At ACET we often use policy-type memos to communicate with clients, highlighting key findings, strengths, challenges, and next steps. You might want to consider whether this document style could be a similar useful tool in your organization.
February 15th, 2012
Elmer’s Products, Inc. – the company that brings you Elmer’s Glue – is collaborating with the Kids in Need Foundation to provide grants to teachers for classroom projects. Elmer’s and Kids in Need anticipate providing approximately 250 grants to teachers to complete projects in the arts, language, history, math, social studies, science, and other areas (e.g., health and wellness, community service). Although first year teachers may receive special consideration, all K-12 teachers are encouraged to apply. Teachers must select one of the 500 projects included on the Tool Kit Grant website to implement in their classroom. Grants will range in size from $100 to $500 and must be completed by the end of the 2011-2012 school year. Awarding of the grants will be based on financial need, how the selected project meets the educational needs of the students and satisfies state standards, and the number of students who will benefit from participation.

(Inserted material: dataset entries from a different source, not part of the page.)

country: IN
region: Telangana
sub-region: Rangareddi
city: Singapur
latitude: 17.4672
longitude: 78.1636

To learn more about the Elmer’s & Kids in Need Foundation Teacher Tool Kit Grants, please visit their website at: http://www.kinf.org/elmers /index.php.
If you know of any other grants for teachers, please share them in the comments. Good luck!
February 10th, 2012
Do you know someone who volunteers tirelessly to promote a better tomorrow? How about someone who volunteers and goes above and beyond what is expected of them? If you know of someone in which either of the previous is true, consider nominating them for a Community TechKnowledge (CTK) Cash Thank You Grant. CTK is a nonprofit that provides other nonprofits with software to manage staff and volunteers, track donors, and manage data for reporting. CTK recently announced they will recognize the efforts and contributions of unpaid volunteers of registered nonprofits or charities through the Cash Thank You Grants program. CTK will award five cash grants totaling $17, 500.

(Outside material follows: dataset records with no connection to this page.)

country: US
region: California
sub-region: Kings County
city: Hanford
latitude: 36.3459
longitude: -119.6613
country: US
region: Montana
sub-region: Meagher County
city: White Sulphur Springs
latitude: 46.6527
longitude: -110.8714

- Three $5,000 grants will be awarded to nonprofit heroes in Animal Rights and Environmental Protection, Health & Human Services, and Arts & Literacy. The winners will participate in a video public service announcement-produced by a professional-about their nonprofit.
- One $1,000 grant will be awarded to a volunteer and will be selected by the blogger who best promotes the “Heroes with a Heart” campaign.
- And one $1,500 grant will be provided for a volunteer who best provides creative and innovative approaches to HIV/AIDS education or prevention.
Submissions are being accepted from Feb 1– Feb 29. When nominating, you will be asked to provide a 250 word description on why your nominee is an exceptional hero. A judging panel will select a group of finalists and the public will have the opportunity to vote on their favorites through CTK’s Facebook page. Voting will take place between March 15 and April 15. To nominate a hero, or to learn more about the “Heroes with a Heart” campaign, please visit: http://www.facebook.com/CommunityTechKnowledge?sk=app_264413976964065.
February 3rd, 2012
This past Monday, I was invited to participate in a program advisory committee meeting for the Master of Science in Applied Psychology program at the University of Wisconsin-Stout. This committee is made up of current students, professors, and professionals working in evaluation who provide feedback on the program’s goals and future. This meeting was not only important for the program, but also for the field of evaluation. The advisory group’s input was needed for a variety of topics, such as: the current program status, internship requirements, alignment with other similar programs, new applicants, etc. As the Master of Science in Applied Psychology program prepares future evaluators, alignment to future workforce needs and skillsets is key to program success and why input was sought from multiple perspectives. I greatly appreciated being asked to serve as a committee member and having the option provide program input.